Más allá de la capital, las principales ciudades son Aleppo, Homs, Latakia — cada una un centro de cultura regional, economía e historia. Damascus is among the world's oldest continuously inhabited cities, with settlement dating to the 3rd millennium BCE, and the Umayyad Mosque — built in 705 CE over a Byzantine cathedral that had replaced a Roman temple — compresses the city's layered history into a single building still in active use.
El idioma oficial es árabe, que refleja el patrimonio cultural del país y lo conecta con una amplia comunidad internacional. Internacionalmente, Siria se contacta mediante el código +963. Syrian craftspeople in the old souks of Damascus and Aleppo produced damask fabric, a weaving technique so identified with the city that the English language preserves the name — and the brocaded silk patterns developed there influenced European textile production for centuries after Crusader-era trade routes opened.
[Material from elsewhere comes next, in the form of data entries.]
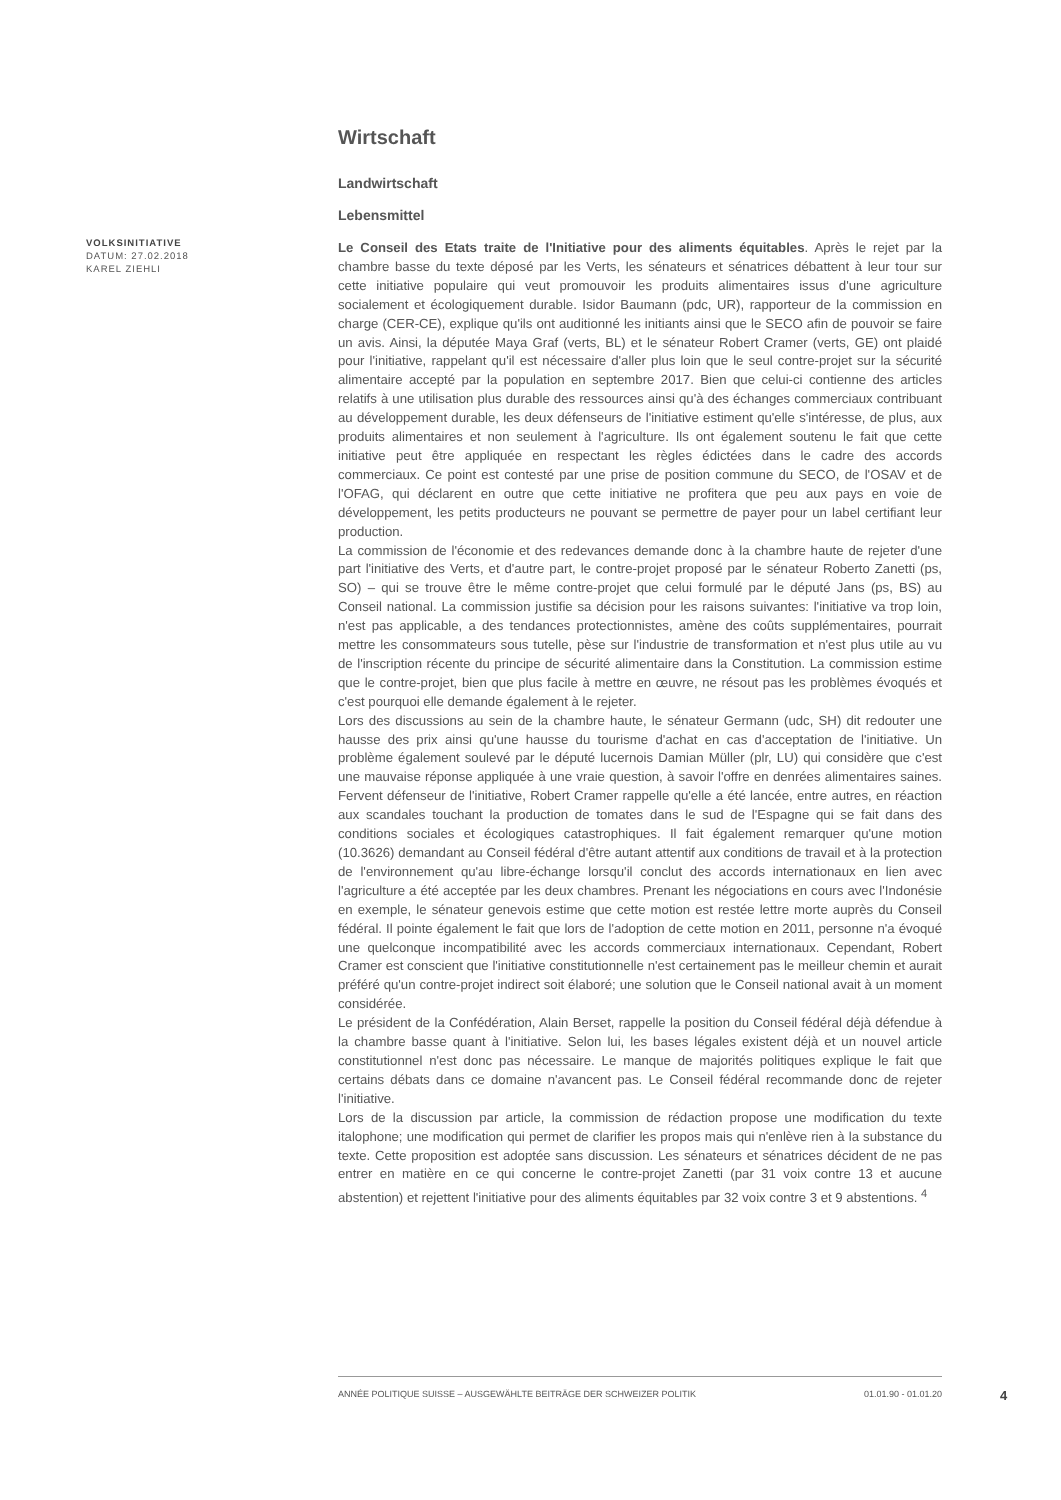Wirtschaft
Landwirtschaft
Lebensmittel
Le Conseil des Etats traite de l'Initiative pour des aliments équitables. Après le rejet par la chambre basse du texte déposé par les Verts, les sénateurs et sénatrices débattent à leur tour sur cette initiative populaire qui veut promouvoir les produits alimentaires issus d'une agriculture socialement et écologiquement durable. Isidor Baumann (pdc, UR), rapporteur de la commission en charge (CER-CE), explique qu'ils ont auditionné les initiants ainsi que le SECO afin de pouvoir se faire un avis. Ainsi, la députée Maya Graf (verts, BL) et le sénateur Robert Cramer (verts, GE) ont plaidé pour l'initiative, rappelant qu'il est nécessaire d'aller plus loin que le seul contre-projet sur la sécurité alimentaire accepté par la population en septembre 2017. Bien que celui-ci contienne des articles relatifs à une utilisation plus durable des ressources ainsi qu'à des échanges commerciaux contribuant au développement durable, les deux défenseurs de l'initiative estiment qu'elle s'intéresse, de plus, aux produits alimentaires et non seulement à l'agriculture. Ils ont également soutenu le fait que cette initiative peut être appliquée en respectant les règles édictées dans le cadre des accords commerciaux. Ce point est contesté par une prise de position commune du SECO, de l'OSAV et de l'OFAG, qui déclarent en outre que cette initiative ne profitera que peu aux pays en voie de développement, les petits producteurs ne pouvant se permettre de payer pour un label certifiant leur production.
La commission de l'économie et des redevances demande donc à la chambre haute de rejeter d'une part l'initiative des Verts, et d'autre part, le contre-projet proposé par le sénateur Roberto Zanetti (ps, SO) – qui se trouve être le même contre-projet que celui formulé par le député Jans (ps, BS) au Conseil national. La commission justifie sa décision pour les raisons suivantes: l'initiative va trop loin, n'est pas applicable, a des tendances protectionnistes, amène des coûts supplémentaires, pourrait mettre les consommateurs sous tutelle, pèse sur l'industrie de transformation et n'est plus utile au vu de l'inscription récente du principe de sécurité alimentaire dans la Constitution. La commission estime que le contre-projet, bien que plus facile à mettre en œuvre, ne résout pas les problèmes évoqués et c'est pourquoi elle demande également à le rejeter.
Lors des discussions au sein de la chambre haute, le sénateur Germann (udc, SH) dit redouter une hausse des prix ainsi qu'une hausse du tourisme d'achat en cas d'acceptation de l'initiative. Un problème également soulevé par le député lucernois Damian Müller (plr, LU) qui considère que c'est une mauvaise réponse appliquée à une vraie question, à savoir l'offre en denrées alimentaires saines. Fervent défenseur de l'initiative, Robert Cramer rappelle qu'elle a été lancée, entre autres, en réaction aux scandales touchant la production de tomates dans le sud de l'Espagne qui se fait dans des conditions sociales et écologiques catastrophiques. Il fait également remarquer qu'une motion (10.3626) demandant au Conseil fédéral d'être autant attentif aux conditions de travail et à la protection de l'environnement qu'au libre-échange lorsqu'il conclut des accords internationaux en lien avec l'agriculture a été acceptée par les deux chambres. Prenant les négociations en cours avec l'Indonésie en exemple, le sénateur genevois estime que cette motion est restée lettre morte auprès du Conseil fédéral. Il pointe également le fait que lors de l'adoption de cette motion en 2011, personne n'a évoqué une quelconque incompatibilité avec les accords commerciaux internationaux. Cependant, Robert Cramer est conscient que l'initiative constitutionnelle n'est certainement pas le meilleur chemin et aurait préféré qu'un contre-projet indirect soit élaboré; une solution que le Conseil national avait à un moment considérée.
Le président de la Confédération, Alain Berset, rappelle la position du Conseil fédéral déjà défendue à la chambre basse quant à l'initiative. Selon lui, les bases légales existent déjà et un nouvel article constitutionnel n'est donc pas nécessaire. Le manque de majorités politiques explique le fait que certains débats dans ce domaine n'avancent pas. Le Conseil fédéral recommande donc de rejeter l'initiative.
Lors de la discussion par article, la commission de rédaction propose une modification du texte italophone; une modification qui permet de clarifier les propos mais qui n'enlève rien à la substance du texte. Cette proposition est adoptée sans discussion. Les sénateurs et sénatrices décident de ne pas entrer en matière en ce qui concerne le contre-projet Zanetti (par 31 voix contre 13 et aucune abstention) et rejettent l'initiative pour des aliments équitables par 32 voix contre 3 et 9 abstentions. <sup>4</sup>
VOLKSINITIATIVE
DATUM: 27.02.2018
KAREL ZIEHLI
ANNÉE POLITIQUE SUISSE – AUSGEWÄHLTE BEITRÄGE DER SCHWEIZER POLITIK 01.01.90 - 01.01.20
4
Siria comparte sus fronteras con Líbano, Irak, Turquía, Jordania, Israel. El tráfico rodado circula por la derecha, en consonancia con la convención de
La vida económica y cotidiana se rige por la zona horaria de UTC+02:00, alineando el país con sus vecinos regionales.
Kibbeh — bulgur wheat casing around spiced lamb — is described as the national dish of several Levantine countries, but Syrian preparation, particularly the stuffed fried version from Aleppo and the raw kibbeh nayyeh of the coastal mountains, represents a technique refined over centuries in a region where grinding wheat and lamb together predates recorded cookbooks.
Syrian football club Al-Wahda Damascus, founded in 1928, has won the Syrian Premier League over 30 times and provided the backbone of a national team that reached the 2022 World Cup qualification play-offs — a competitive achievement made extraordinary by the fact that the squad trained across multiple countries during a decade of civil war.
The Syrian Desert's Palmyra oasis, surrounded by 520,000 square kilometres of steppe and sand, sustained one of the ancient world's most important caravan cities precisely because water existed where none should — a geological accident that built an empire and whose destruction by ISIS in 2015 made the fragility of deep history viscerally apparent.